WHAT NEEDS TO BE DONE.
Write out every row below again, word for word, with nothing left out or changed.

══ AVAILABLE DATA ══

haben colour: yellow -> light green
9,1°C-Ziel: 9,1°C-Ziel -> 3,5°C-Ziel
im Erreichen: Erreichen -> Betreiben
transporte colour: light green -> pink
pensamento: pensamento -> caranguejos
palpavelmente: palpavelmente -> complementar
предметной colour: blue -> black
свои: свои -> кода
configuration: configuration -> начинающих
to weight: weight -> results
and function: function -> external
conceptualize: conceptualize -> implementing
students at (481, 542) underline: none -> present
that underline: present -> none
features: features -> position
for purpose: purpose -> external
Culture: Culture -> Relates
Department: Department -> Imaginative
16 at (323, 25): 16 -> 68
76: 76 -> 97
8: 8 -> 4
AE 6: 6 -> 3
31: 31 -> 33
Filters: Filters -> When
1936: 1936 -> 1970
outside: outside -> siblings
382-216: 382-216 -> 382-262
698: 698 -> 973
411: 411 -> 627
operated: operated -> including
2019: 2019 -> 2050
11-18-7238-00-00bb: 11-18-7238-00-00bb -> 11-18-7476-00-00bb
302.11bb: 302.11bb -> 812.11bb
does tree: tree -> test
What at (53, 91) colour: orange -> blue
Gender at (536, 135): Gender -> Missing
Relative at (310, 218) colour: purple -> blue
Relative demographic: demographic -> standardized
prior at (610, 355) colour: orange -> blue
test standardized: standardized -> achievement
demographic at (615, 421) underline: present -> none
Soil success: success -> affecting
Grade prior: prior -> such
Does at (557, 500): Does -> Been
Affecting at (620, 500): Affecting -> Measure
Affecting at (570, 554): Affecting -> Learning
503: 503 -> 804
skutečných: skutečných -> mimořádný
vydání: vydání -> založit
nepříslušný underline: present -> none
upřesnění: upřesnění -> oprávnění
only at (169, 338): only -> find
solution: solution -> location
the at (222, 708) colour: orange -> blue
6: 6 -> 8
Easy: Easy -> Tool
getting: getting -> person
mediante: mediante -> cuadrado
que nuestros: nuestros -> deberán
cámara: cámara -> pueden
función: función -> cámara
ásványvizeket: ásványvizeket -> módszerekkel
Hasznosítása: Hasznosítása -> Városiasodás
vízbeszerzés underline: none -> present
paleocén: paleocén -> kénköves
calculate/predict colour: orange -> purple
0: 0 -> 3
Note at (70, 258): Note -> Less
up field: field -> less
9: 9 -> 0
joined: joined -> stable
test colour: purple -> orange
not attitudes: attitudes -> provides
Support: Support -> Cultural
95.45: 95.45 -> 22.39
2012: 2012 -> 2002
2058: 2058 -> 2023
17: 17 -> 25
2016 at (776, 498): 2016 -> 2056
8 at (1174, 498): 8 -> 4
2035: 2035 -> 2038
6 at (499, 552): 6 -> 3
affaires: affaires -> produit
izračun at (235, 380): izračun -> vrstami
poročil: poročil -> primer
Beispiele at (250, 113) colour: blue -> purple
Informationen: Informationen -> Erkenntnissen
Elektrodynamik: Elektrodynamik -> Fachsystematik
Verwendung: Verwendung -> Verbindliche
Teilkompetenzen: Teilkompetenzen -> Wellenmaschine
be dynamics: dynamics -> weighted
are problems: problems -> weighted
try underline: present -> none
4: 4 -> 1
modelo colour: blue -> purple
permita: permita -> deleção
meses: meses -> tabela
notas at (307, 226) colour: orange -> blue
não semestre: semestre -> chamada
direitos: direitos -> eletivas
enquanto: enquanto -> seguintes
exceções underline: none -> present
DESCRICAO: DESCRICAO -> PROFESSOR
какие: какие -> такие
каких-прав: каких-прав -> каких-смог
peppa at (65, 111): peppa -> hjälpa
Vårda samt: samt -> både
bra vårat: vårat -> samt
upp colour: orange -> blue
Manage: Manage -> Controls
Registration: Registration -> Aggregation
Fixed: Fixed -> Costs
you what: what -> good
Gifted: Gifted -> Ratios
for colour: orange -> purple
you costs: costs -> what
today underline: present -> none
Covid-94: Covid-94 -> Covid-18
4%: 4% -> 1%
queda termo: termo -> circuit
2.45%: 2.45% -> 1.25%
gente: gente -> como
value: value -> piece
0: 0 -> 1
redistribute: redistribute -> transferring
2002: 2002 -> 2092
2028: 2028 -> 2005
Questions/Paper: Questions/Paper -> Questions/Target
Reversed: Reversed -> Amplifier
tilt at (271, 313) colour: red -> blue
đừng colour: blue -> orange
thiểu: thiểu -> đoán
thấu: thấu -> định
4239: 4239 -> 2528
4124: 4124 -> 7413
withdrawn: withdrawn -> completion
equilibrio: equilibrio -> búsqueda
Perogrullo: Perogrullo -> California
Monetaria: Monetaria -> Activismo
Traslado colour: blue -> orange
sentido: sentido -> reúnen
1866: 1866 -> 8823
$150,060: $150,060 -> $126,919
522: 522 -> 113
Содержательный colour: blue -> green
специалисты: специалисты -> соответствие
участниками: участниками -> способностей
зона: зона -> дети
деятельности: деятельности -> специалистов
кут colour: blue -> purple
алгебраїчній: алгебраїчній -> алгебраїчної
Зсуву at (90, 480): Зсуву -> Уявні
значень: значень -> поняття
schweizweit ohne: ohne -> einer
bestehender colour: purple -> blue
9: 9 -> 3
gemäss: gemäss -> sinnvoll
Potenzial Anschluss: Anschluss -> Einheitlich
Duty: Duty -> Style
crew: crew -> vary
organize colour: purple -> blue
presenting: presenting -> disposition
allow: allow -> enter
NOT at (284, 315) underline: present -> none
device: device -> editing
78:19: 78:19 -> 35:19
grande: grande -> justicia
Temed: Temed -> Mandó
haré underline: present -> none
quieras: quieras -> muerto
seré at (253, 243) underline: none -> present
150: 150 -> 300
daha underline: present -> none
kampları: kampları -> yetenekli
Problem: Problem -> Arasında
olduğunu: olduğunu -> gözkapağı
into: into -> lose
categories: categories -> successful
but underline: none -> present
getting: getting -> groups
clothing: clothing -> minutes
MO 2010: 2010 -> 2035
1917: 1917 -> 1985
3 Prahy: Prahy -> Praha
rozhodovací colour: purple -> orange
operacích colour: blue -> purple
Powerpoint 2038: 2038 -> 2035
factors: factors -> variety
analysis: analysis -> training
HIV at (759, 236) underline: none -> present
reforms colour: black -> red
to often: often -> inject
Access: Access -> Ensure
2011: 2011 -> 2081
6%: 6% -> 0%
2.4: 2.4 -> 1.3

═══

FULL ANSWER.
haben colour: yellow -> light green
9,1°C-Ziel: 9,1°C-Ziel -> 3,5°C-Ziel
im Erreichen: Erreichen -> Betreiben
transporte colour: light green -> pink
pensamento: pensamento -> caranguejos
palpavelmente: palpavelmente -> complementar
предметной colour: blue -> black
свои: свои -> кода
configuration: configuration -> начинающих
to weight: weight -> results
and function: function -> external
conceptualize: conceptualize -> implementing
students at (481, 542) underline: none -> present
that underline: present -> none
features: features -> position
for purpose: purpose -> external
Culture: Culture -> Relates
Department: Department -> Imaginative
16 at (323, 25): 16 -> 68
76: 76 -> 97
8: 8 -> 4
AE 6: 6 -> 3
31: 31 -> 33
Filters: Filters -> When
1936: 1936 -> 1970
outside: outside -> siblings
382-216: 382-216 -> 382-262
698: 698 -> 973
411: 411 -> 627
operated: operated -> including
2019: 2019 -> 2050
11-18-7238-00-00bb: 11-18-7238-00-00bb -> 11-18-7476-00-00bb
302.11bb: 302.11bb -> 812.11bb
does tree: tree -> test
What at (53, 91) colour: orange -> blue
Gender at (536, 135): Gender -> Missing
Relative at (310, 218) colour: purple -> blue
Relative demographic: demographic -> standardized
prior at (610, 355) colour: orange -> blue
test standardized: standardized -> achievement
demographic at (615, 421) underline: present -> none
Soil success: success -> affecting
Grade prior: prior -> such
Does at (557, 500): Does -> Been
Affecting at (620, 500): Affecting -> Measure
Affecting at (570, 554): Affecting -> Learning
503: 503 -> 804
skutečných: skutečných -> mimořádný
vydání: vydání -> založit
nepříslušný underline: present -> none
upřesnění: upřesnění -> oprávnění
only at (169, 338): only -> find
solution: solution -> location
the at (222, 708) colour: orange -> blue
6: 6 -> 8
Easy: Easy -> Tool
getting: getting -> person
mediante: mediante -> cuadrado
que nuestros: nuestros -> deberán
cámara: cámara -> pueden
función: función -> cámara
ásványvizeket: ásványvizeket -> módszerekkel
Hasznosítása: Hasznosítása -> Városiasodás
vízbeszerzés underline: none -> present
paleocén: paleocén -> kénköves
calculate/predict colour: orange -> purple
0: 0 -> 3
Note at (70, 258): Note -> Less
up field: field -> less
9: 9 -> 0
joined: joined -> stable
test colour: purple -> orange
not attitudes: attitudes -> provides
Support: Support -> Cultural
95.45: 95.45 -> 22.39
2012: 2012 -> 2002
2058: 2058 -> 2023
17: 17 -> 25
2016 at (776, 498): 2016 -> 2056
8 at (1174, 498): 8 -> 4
2035: 2035 -> 2038
6 at (499, 552): 6 -> 3
affaires: affaires -> produit
izračun at (235, 380): izračun -> vrstami
poročil: poročil -> primer
Beispiele at (250, 113) colour: blue -> purple
Informationen: Informationen -> Erkenntnissen
Elektrodynamik: Elektrodynamik -> Fachsystematik
Verwendung: Verwendung -> Verbindliche
Teilkompetenzen: Teilkompetenzen -> Wellenmaschine
be dynamics: dynamics -> weighted
are problems: problems -> weighted
try underline: present -> none
4: 4 -> 1
modelo colour: blue -> purple
permita: permita -> deleção
meses: meses -> tabela
notas at (307, 226) colour: orange -> blue
não semestre: semestre -> chamada
direitos: direitos -> eletivas
enquanto: enquanto -> seguintes
exceções underline: none -> present
DESCRICAO: DESCRICAO -> PROFESSOR
какие: какие -> такие
каких-прав: каких-прав -> каких-смог
peppa at (65, 111): peppa -> hjälpa
Vårda samt: samt -> både
bra vårat: vårat -> samt
upp colour: orange -> blue
Manage: Manage -> Controls
Registration: Registration -> Aggregation
Fixed: Fixed -> Costs
you what: what -> good
Gifted: Gifted -> Ratios
for colour: orange -> purple
you costs: costs -> what
today underline: present -> none
Covid-94: Covid-94 -> Covid-18
4%: 4% -> 1%
queda termo: termo -> circuit
2.45%: 2.45% -> 1.25%
gente: gente -> como
value: value -> piece
0: 0 -> 1
redistribute: redistribute -> transferring
2002: 2002 -> 2092
2028: 2028 -> 2005
Questions/Paper: Questions/Paper -> Questions/Target
Reversed: Reversed -> Amplifier
tilt at (271, 313) colour: red -> blue
đừng colour: blue -> orange
thiểu: thiểu -> đoán
thấu: thấu -> định
4239: 4239 -> 2528
4124: 4124 -> 7413
withdrawn: withdrawn -> completion
equilibrio: equilibrio -> búsqueda
Perogrullo: Perogrullo -> California
Monetaria: Monetaria -> Activismo
Traslado colour: blue -> orange
sentido: sentido -> reúnen
1866: 1866 -> 8823
$150,060: $150,060 -> $126,919
522: 522 -> 113
Содержательный colour: blue -> green
специалисты: специалисты -> соответствие
участниками: участниками -> способностей
зона: зона -> дети
деятельности: деятельности -> специалистов
кут colour: blue -> purple
алгебраїчній: алгебраїчній -> алгебраїчної
Зсуву at (90, 480): Зсуву -> Уявні
значень: значень -> поняття
schweizweit ohne: ohne -> einer
bestehender colour: purple -> blue
9: 9 -> 3
gemäss: gemäss -> sinnvoll
Potenzial Anschluss: Anschluss -> Einheitlich
Duty: Duty -> Style
crew: crew -> vary
organize colour: purple -> blue
presenting: presenting -> disposition
allow: allow -> enter
NOT at (284, 315) underline: present -> none
device: device -> editing
78:19: 78:19 -> 35:19
grande: grande -> justicia
Temed: Temed -> Mandó
haré underline: present -> none
quieras: quieras -> muerto
seré at (253, 243) underline: none -> present
150: 150 -> 300
daha underline: present -> none
kampları: kampları -> yetenekli
Problem: Problem -> Arasında
olduğunu: olduğunu -> gözkapağı
into: into -> lose
categories: categories -> successful
but underline: none -> present
getting: getting -> groups
clothing: clothing -> minutes
MO 2010: 2010 -> 2035
1917: 1917 -> 1985
3 Prahy: Prahy -> Praha
rozhodovací colour: purple -> orange
operacích colour: blue -> purple
Powerpoint 2038: 2038 -> 2035
factors: factors -> variety
analysis: analysis -> training
HIV at (759, 236) underline: none -> present
reforms colour: black -> red
to often: often -> inject
Access: Access -> Ensure
2011: 2011 -> 2081
6%: 6% -> 0%
2.4: 2.4 -> 1.3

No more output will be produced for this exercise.